Point n’est besoin d’en dire plus, car ceci est pénible et même effrayant. En effet, quelques recteurs de Yechiva ont encore cette conception et se disent : “ J’aurais au moins sauvé ma propre personne ”. Nos Sages commentent longuement, dans différents textes, en particulier le Zohar, tome 1, pages 67b et 106b le comportement de Noa’h(7), quand le monde entier fut englouti par le déluge. Et, de fait, cela est différent, car Noa’h vivait avant le don de la Torah, quand il fut dit : “ Tu aimeras ton prochain comme toi-même ”.

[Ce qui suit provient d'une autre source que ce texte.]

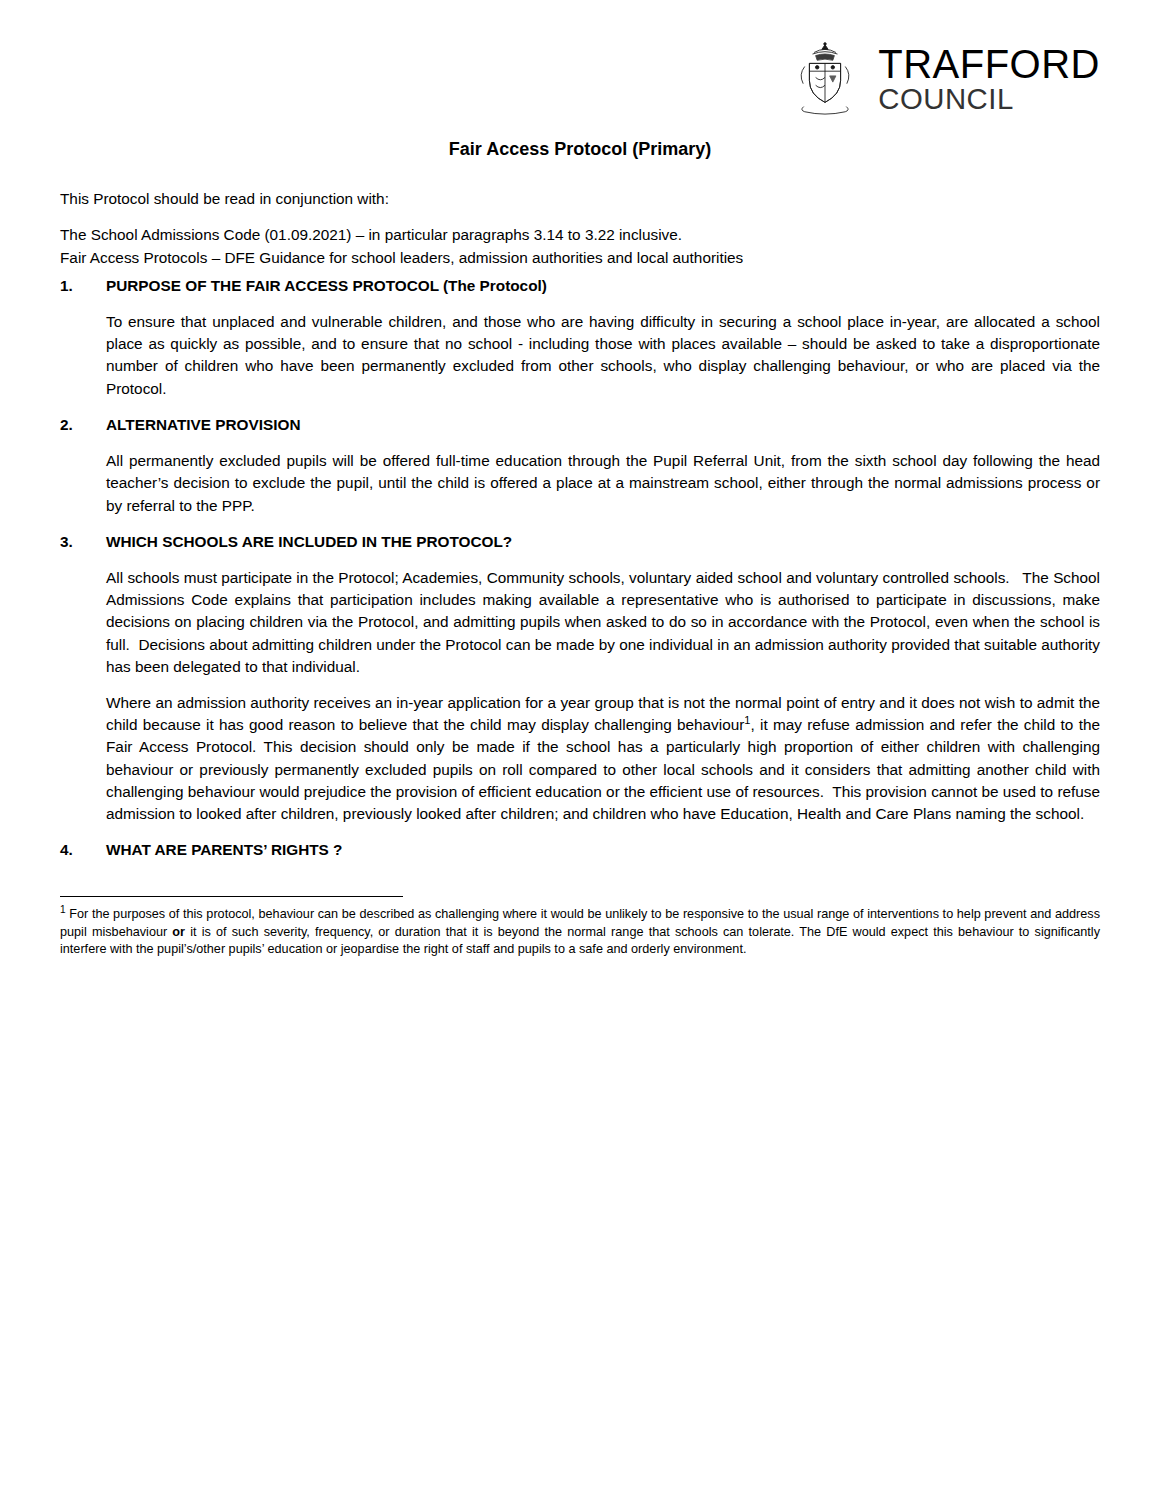TRAFFORD COUNCIL
Fair Access Protocol (Primary)
This Protocol should be read in conjunction with:
The School Admissions Code (01.09.2021) – in particular paragraphs 3.14 to 3.22 inclusive.
Fair Access Protocols – DFE Guidance for school leaders, admission authorities and local authorities
1. PURPOSE OF THE FAIR ACCESS PROTOCOL (The Protocol)
To ensure that unplaced and vulnerable children, and those who are having difficulty in securing a school place in-year, are allocated a school place as quickly as possible, and to ensure that no school - including those with places available – should be asked to take a disproportionate number of children who have been permanently excluded from other schools, who display challenging behaviour, or who are placed via the Protocol.
2. ALTERNATIVE PROVISION
All permanently excluded pupils will be offered full-time education through the Pupil Referral Unit, from the sixth school day following the head teacher’s decision to exclude the pupil, until the child is offered a place at a mainstream school, either through the normal admissions process or by referral to the PPP.
3. WHICH SCHOOLS ARE INCLUDED IN THE PROTOCOL?
All schools must participate in the Protocol; Academies, Community schools, voluntary aided school and voluntary controlled schools. The School Admissions Code explains that participation includes making available a representative who is authorised to participate in discussions, make decisions on placing children via the Protocol, and admitting pupils when asked to do so in accordance with the Protocol, even when the school is full. Decisions about admitting children under the Protocol can be made by one individual in an admission authority provided that suitable authority has been delegated to that individual.
Where an admission authority receives an in-year application for a year group that is not the normal point of entry and it does not wish to admit the child because it has good reason to believe that the child may display challenging behaviour1, it may refuse admission and refer the child to the Fair Access Protocol. This decision should only be made if the school has a particularly high proportion of either children with challenging behaviour or previously permanently excluded pupils on roll compared to other local schools and it considers that admitting another child with challenging behaviour would prejudice the provision of efficient education or the efficient use of resources. This provision cannot be used to refuse admission to looked after children, previously looked after children; and children who have Education, Health and Care Plans naming the school.
4. WHAT ARE PARENTS’ RIGHTS ?
1 For the purposes of this protocol, behaviour can be described as challenging where it would be unlikely to be responsive to the usual range of interventions to help prevent and address pupil misbehaviour or it is of such severity, frequency, or duration that it is beyond the normal range that schools can tolerate. The DfE would expect this behaviour to significantly interfere with the pupil’s/other pupils’ education or jeopardise the right of staff and pupils to a safe and orderly environment.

Que l’on se demande donc ce qui se serait passé s’il s’était agi du fils du recteur de la Yechiva ou de sa fille unique, qu’il fallait rapprocher de D.ieu et de Sa Torah. Se serait-il également enfermé dans la pièce la plus intérieure, s’en remettant au miracle pour qu’il puisse se consacrer à la Torah quelques heures de plus, chaque jour ? C’est bien évident.

S’agissant de ceux qui appartiennent à l’élite et possèdent des capacités particulières, les ‘Hassidim ont également l’habitude, depuis longtemps, de se consacrer à la Torah, même après le mariage, d’en faire leur seule activité. Pour autant, il ne s’agit pas d’une position concernant chacun, basée sur le principe, préalablement cité, selon lequel : “ J’aurai au moins sauvé ma propre personne ”.

Vous envisagez votre installation en Amérique du sud, par exemple. Cette proposition ne me convient pas. Pour l’heure, en effet, l’état d’esprit de ces pays ne convient absolument pas à l’éducation qu’il convient de donner aux jeunes enfants.

Avec ma bénédiction pour donner prochainement de bonnes nouvelles de tout cela et de l’état de santé des membres de votre famille,

[Du fait de la sainteté de la fête(8), le Rabbi Chlita n’a pas signé cette lettre et je le fais donc en son nom,

Le secrétaire,]

Notes

(1) Voir les Si’hot Kodech 5717, à la page 53.
(2) Au début d’un des repas du Chabbat.
(3) De posséder ce second pain.
(4) Le Ha Motsi.
(5) Le fait que chacun récite personnellement la bénédiction.
(6) Et, le font donc naturellement, ce qui n’est pas le cas, en revanche, dans le cas du pain.
(7) Qui, en quelque sorte, dit lui-même : “ J’aurai au moins sauvé ma propre personne ”. Voir, à ce sujet, la lettre n°4472.
(8) Cette lettre est rédigée pendant ‘Hol Ha Moéd Soukkot.